A winter storm that killed two people in Louisiana and one in Houston has blanketed the South in snow and ice, causing traffic pileups, canceling hundreds of flights and prompting officials to urge people to stay indoors through Thursday afternoon, when a considerable warm-up is expected.
More than 400 flights had been canceled by Thursday morning, most to and from airports in Atlanta and North Carolina, according to the tracking site FlightAware.
Thousands of customers across Georgia and North Carolina had lost electricity, utility providers said, and officials planned Thursday morning to evaluate portions of interstate highways in Louisiana that closed overnight because of ice, officials said. State offices in parts of Georgia and Louisiana were due to remain closed Thursday for a second day, officials said.
Snow and icy conditions made roads in parts of the South and along the East Coast treacherous after a winter storm dumped snow Wednesday from the Florida Panhandle to Maine.
A swath of central North Carolina picked up more than 6 inches of snow, with some areas between Raleigh and Greensboro getting 10 inches. Some parts of New England got 6 inches.

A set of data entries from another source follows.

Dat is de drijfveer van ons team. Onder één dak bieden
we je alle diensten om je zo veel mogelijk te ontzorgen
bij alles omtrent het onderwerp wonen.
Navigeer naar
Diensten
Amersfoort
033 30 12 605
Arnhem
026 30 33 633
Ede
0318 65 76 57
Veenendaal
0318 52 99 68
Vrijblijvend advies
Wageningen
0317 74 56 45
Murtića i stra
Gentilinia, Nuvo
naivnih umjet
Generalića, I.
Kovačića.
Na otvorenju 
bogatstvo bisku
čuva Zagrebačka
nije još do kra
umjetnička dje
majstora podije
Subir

On Thursday Gov. Roy Cooper said there are about 9,000 homes and businesses across the state still without power.
He also said with the cold temperatures it will be hard to get all the roads clear immediately. Cooper added that roads will be slick Friday and possibly even Saturday as temperatures will drop at night.
Echoing warnings from officials — especially in the South, where governments often aren’t equipped with salt and plows — to stay off roads, retired stock car racer Dale Earnhardt Jr. tweeted that North Carolinians should stay home. He posted a photo of a stuck car attached to a line and winch on his vehicle.
“5 minutes after helping these folks I center punched a pine tree. All good. Probably just needs a new alignment,” the winner of 26 races in NASCAR’s top division said. Earnhardt tweeted again to clarify he was not in the crash but scratched the winch when he was driving too fast and “being a bit of a fool.”
Similar photos and videos of motorists in several cities sliding off ice-coated lanes littered social media.
Nearly 600 crashes were reported in Harris County, Texas, Sheriff Ed Gonzalez said.
“Even if you think you want to go out … to go to the grocery store, the truth is they haven’t been able to be resupplied. So, just wait,” Harris County Judge Ed Emmett warned Wednesday morning.
The sheriff’s office in neighboring Fort Bend County was more blunt, tweeting: “Houston is still closed, Fort Bend. Go back to bed.”
Even where accumulation was lighter, travel could be dangerous, given the frigid temperatures, the National Weather Service said on Twitter.
Cars slide off roads
In Tennessee, which had the coldest pockets in the South, wind chills made the air feel as cold as 10 below zero.
On Thursday morning, wind chill advisories covered nearly 30 million people and included Atlanta, New Orleans, Mobile, Alabama, and stretched as far south as Boca Raton and Naples, Florida.
Hard freeze warnings extended along much of the Gulf Coast into Florida, with below-freezing temperatures in Orlando and Tampa.
Forecasters said chilly air would hang around from the South to the Northeast, leaving icy roads and hazardous conditions through Thursday, when temperatures were due to begin climbing.
The governors of Louisiana, Georgia, Alabama and North Carolina declared states of emergency for at least some parishes and counties.